TEXTAUSZUG:
◆ ◆ ◆ ◆
Im Austausch mit der Politik

Die Gruppe traf zunächst Christoph Schmid, der für die SPD im Verteidigungsausschuss des Deutschen Bundestages sitzt. Dort stand die Neujustierung der deutschen Sicherheitspolitik nach dem 24. Februar auf der Agenda. Kritisch wurde unter anderem diskutiert, wann die Bundesregierung ihre Zusage einlöst, zwei Prozent des Bruttoinlandsprodukts neben dem Sondervermögen für Verteidigung auszugeben. Ein nächster Höhepunkt war der Austausch mit Staatsminister Tobias Lindner aus dem Auswärtigen Amt. Der Grünenpolitiker machte in einem erfrischend realpolitischen Vortrag deutlich, dass Deutschland auch mit solchen Ländern zum Beispiel im Nahen und Mittleren Osten umgehen müsse, die unsere Werte nur zum Teil teilten, wenn es seine Interessen wahren möchte. Mit Blick auf den Krieg Russlands gegen die Ukraine erklärte Lindner, dass Deutschland die Ukraine weiter unterstützen müsse.

Einen strategischen Überblick über Russlands Krieg, die Weltmacht China und die Antwort der NATO, Deutschlands Rolle und seine Verantwortung gab anschließend Generalleutnant a.D. Heinrich Brauß, heute Senior Associate Fellow bei der Deutschen Gesellschaft für Auswärtige Politik (DGAP). Brauß, der bis 2018 Beigeordneter Generalsekretär der NATO für Verteidigungspolitik und Streitkräfteplanung im Internationalen Stab der NATO in Brüssel war, führte u.a. aus, dass die vom NATO-Oberbefehlshaber General Cavoli erarbeiteten strategischen Pläne für die Verteidigung des gesamten NATO-Territoriums nun konkretisiert würden. Aktuell würden sie in detaillierte Operationspläne für einzelne Regionen übersetzt, die Einfluss auf die nationalen Streitkräfte hätten. Insbesondere die europäischen Mitgliedstaaten – und vor allem Deutschland – müssten im eignen Interesse einen größeren Beitrag für eine gerechte transatlantische Lastenteilung leisten. Aus diesem Grund müsse die Bundesrepublik das Zwei-Prozent-Ziel neben dem Sondervermögen einhalten.

Besuch im Kanzleramt

So „aufmunitioniert“ besuchte die Seminargruppe das Bundeskanzleramt. Nach einer Führung durch das Gebäude traf sie das Referat 232 unter der Leitung von Oberst i.G. Schulte-Borghoff, der mit seinem Team die Themen militärische Aspekte der Sicherheitspolitik, Truppendienstliche Angelegenheiten der Bundeswehr und den Bundessicherheitsrat bearbeitet, und einen Einblick in die spannende Arbeit in der Regierungszentrale gab. Anschließend referierte Dr. Christian Freuding, der kurz vor dem Seminar verdientermaßen zum Generalmajor befördert worden war, zur Lage in der Ukraine und zur deutschen Unterstützung. General Freuding illustrierte, wie Deutschland eine nachhaltige Unterstützung der Ukraine gewährleiste. Mit seinen Lieferungen an Waffen, Munition, Ausrüstung und Ersatzteilen brauche sich unser Land im internationalen Vergleich nicht zu verstecken. Ganz im Gegenteil.
◆ ◆ ◆ ◆
Datensätze aus einem Datenbestand:
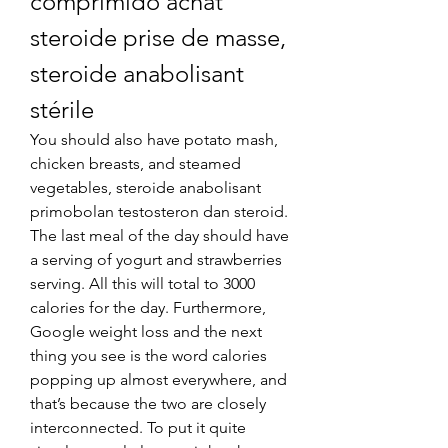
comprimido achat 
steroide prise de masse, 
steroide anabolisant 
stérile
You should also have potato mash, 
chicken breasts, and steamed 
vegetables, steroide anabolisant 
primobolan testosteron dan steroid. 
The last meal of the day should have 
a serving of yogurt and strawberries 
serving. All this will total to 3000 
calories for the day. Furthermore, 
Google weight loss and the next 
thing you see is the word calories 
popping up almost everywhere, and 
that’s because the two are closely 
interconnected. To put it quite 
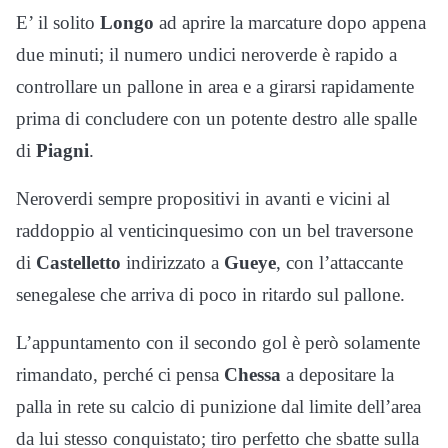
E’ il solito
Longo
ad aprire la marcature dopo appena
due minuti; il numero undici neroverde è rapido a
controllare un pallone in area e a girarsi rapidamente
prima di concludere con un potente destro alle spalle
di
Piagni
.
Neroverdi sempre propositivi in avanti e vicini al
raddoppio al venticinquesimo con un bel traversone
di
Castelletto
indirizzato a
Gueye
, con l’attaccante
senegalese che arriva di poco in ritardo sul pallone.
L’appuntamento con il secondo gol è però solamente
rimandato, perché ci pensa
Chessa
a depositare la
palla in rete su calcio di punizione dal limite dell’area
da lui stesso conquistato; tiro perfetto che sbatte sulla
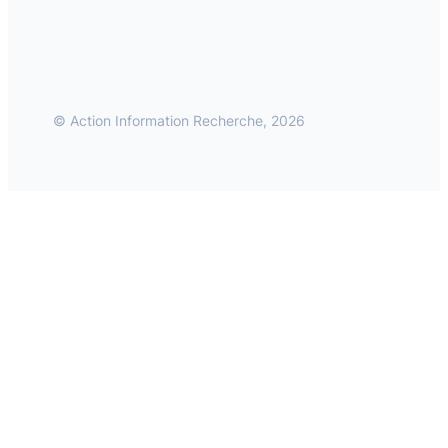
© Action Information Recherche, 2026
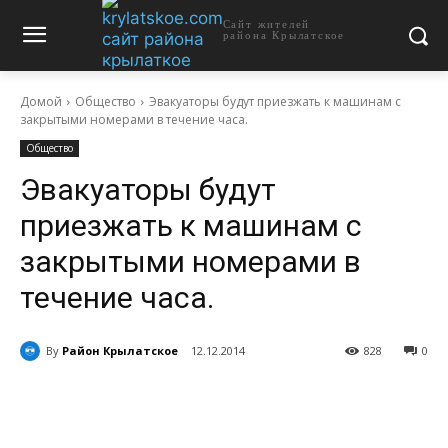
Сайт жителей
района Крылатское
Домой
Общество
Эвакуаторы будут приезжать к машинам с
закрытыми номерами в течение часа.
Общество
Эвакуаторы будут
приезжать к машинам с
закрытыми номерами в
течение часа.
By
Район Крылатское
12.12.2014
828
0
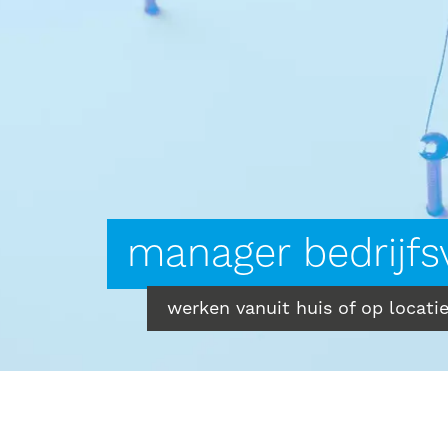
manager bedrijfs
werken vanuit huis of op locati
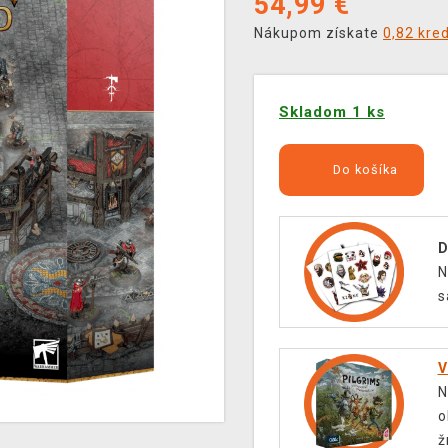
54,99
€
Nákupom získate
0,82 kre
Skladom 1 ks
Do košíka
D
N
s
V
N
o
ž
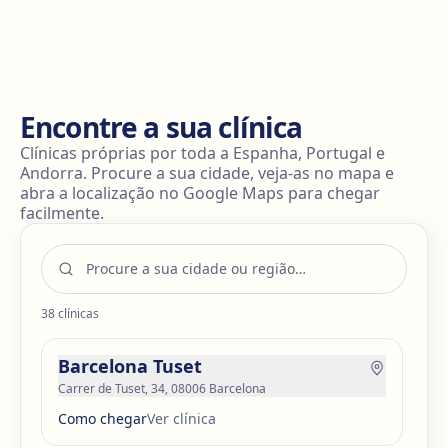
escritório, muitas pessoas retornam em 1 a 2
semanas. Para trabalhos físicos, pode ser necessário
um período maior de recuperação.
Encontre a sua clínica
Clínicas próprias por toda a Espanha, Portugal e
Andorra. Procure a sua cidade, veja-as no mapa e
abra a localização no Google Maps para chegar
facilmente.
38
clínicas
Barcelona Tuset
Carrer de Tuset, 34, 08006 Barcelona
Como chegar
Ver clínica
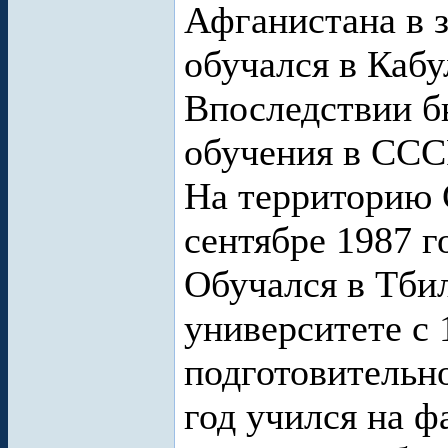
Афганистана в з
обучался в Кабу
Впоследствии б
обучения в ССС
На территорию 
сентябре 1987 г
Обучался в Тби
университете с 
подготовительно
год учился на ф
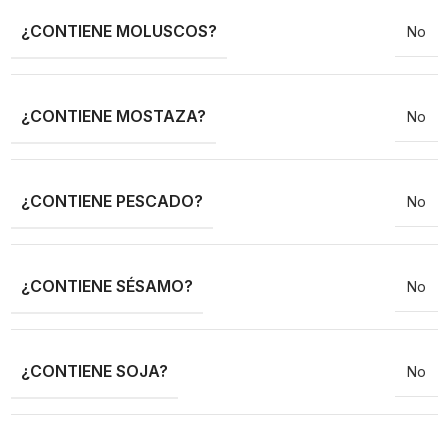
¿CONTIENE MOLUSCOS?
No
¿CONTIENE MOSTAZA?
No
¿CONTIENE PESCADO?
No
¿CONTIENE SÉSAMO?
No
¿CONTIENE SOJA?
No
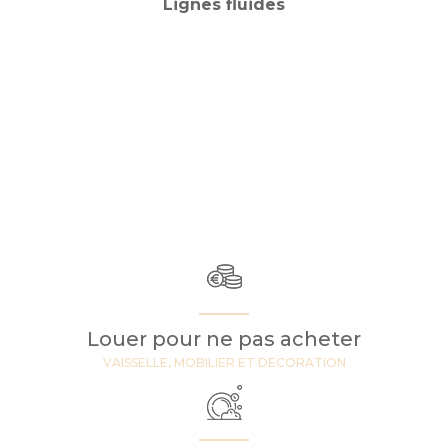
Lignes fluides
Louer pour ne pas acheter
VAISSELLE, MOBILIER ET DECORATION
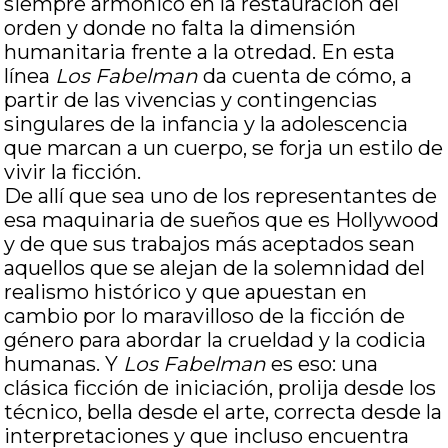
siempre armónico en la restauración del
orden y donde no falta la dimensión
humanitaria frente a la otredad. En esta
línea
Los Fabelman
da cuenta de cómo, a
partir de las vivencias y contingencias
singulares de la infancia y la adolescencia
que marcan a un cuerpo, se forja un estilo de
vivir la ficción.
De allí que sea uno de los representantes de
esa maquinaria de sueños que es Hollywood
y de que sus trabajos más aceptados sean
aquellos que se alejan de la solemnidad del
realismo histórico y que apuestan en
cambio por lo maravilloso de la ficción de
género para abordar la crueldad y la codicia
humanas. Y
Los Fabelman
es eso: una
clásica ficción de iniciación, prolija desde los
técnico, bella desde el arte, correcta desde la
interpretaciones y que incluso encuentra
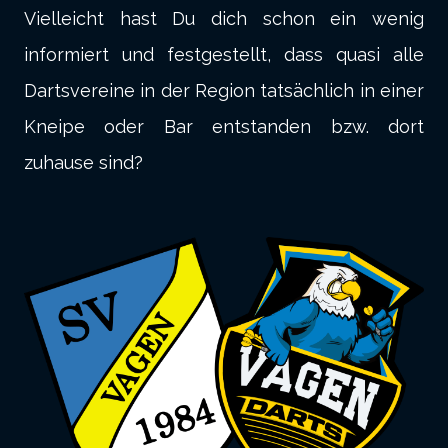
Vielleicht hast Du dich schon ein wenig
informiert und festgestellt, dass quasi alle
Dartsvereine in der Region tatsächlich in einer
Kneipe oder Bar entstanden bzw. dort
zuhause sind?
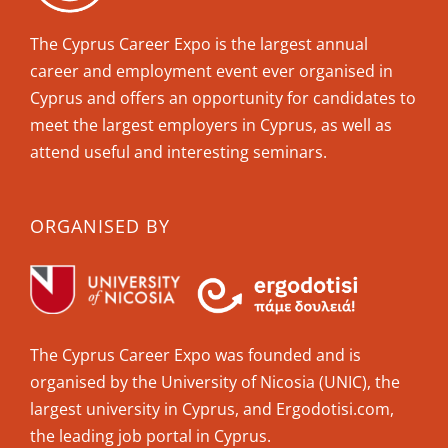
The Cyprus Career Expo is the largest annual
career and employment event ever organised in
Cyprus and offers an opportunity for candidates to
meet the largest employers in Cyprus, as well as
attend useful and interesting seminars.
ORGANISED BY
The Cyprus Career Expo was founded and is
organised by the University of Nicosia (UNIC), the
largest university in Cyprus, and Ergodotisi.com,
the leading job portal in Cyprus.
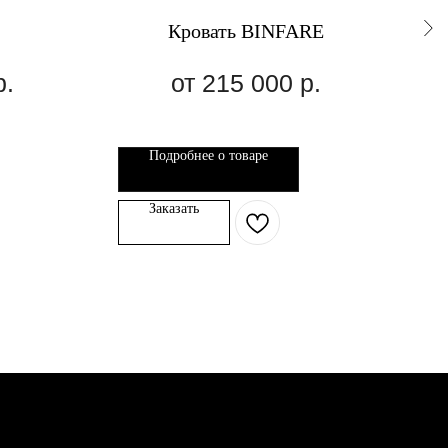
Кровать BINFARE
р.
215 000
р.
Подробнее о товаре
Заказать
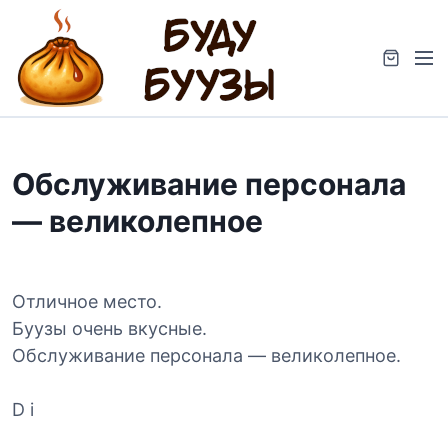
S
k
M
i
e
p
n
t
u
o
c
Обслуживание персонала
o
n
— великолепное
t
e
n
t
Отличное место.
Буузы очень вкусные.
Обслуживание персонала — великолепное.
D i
◆ ◆ ◆ ◆
AUFGABE:
Bearbeite im Seminarbericht den Teil, der mit den Worten „Die Gruppe traf“ beginnt und mit „weiter unterstützen müsse.“ endet, indem du „Agenda“ durch „Tagesordnung“ ersetzt. Gib diesen Teil in der neuen Fassung wieder. Die Datensätze haben mit dem Seminarbericht nichts zu tun.

ANTWORTFELD:
Die Gruppe traf zunächst Christoph Schmid, der für die SPD im Verteidigungsausschuss des Deutschen Bundestages sitzt. Dort stand die Neujustierung der deutschen Sicherheitspolitik nach dem 24. Februar auf der Tagesordnung. Kritisch wurde unter anderem diskutiert, wann die Bundesregierung ihre Zusage einlöst, zwei Prozent des Bruttoinlandsprodukts neben dem Sondervermögen für Verteidigung auszugeben. Ein nächster Höhepunkt war der Austausch mit Staatsminister Tobias Lindner aus dem Auswärtigen Amt. Der Grünenpolitiker machte in einem erfrischend realpolitischen Vortrag deutlich, dass Deutschland auch mit solchen Ländern zum Beispiel im Nahen und Mittleren Osten umgehen müsse, die unsere Werte nur zum Teil teilten, wenn es seine Interessen wahren möchte. Mit Blick auf den Krieg Russlands gegen die Ukraine erklärte Lindner, dass Deutschland die Ukraine weiter unterstützen müsse.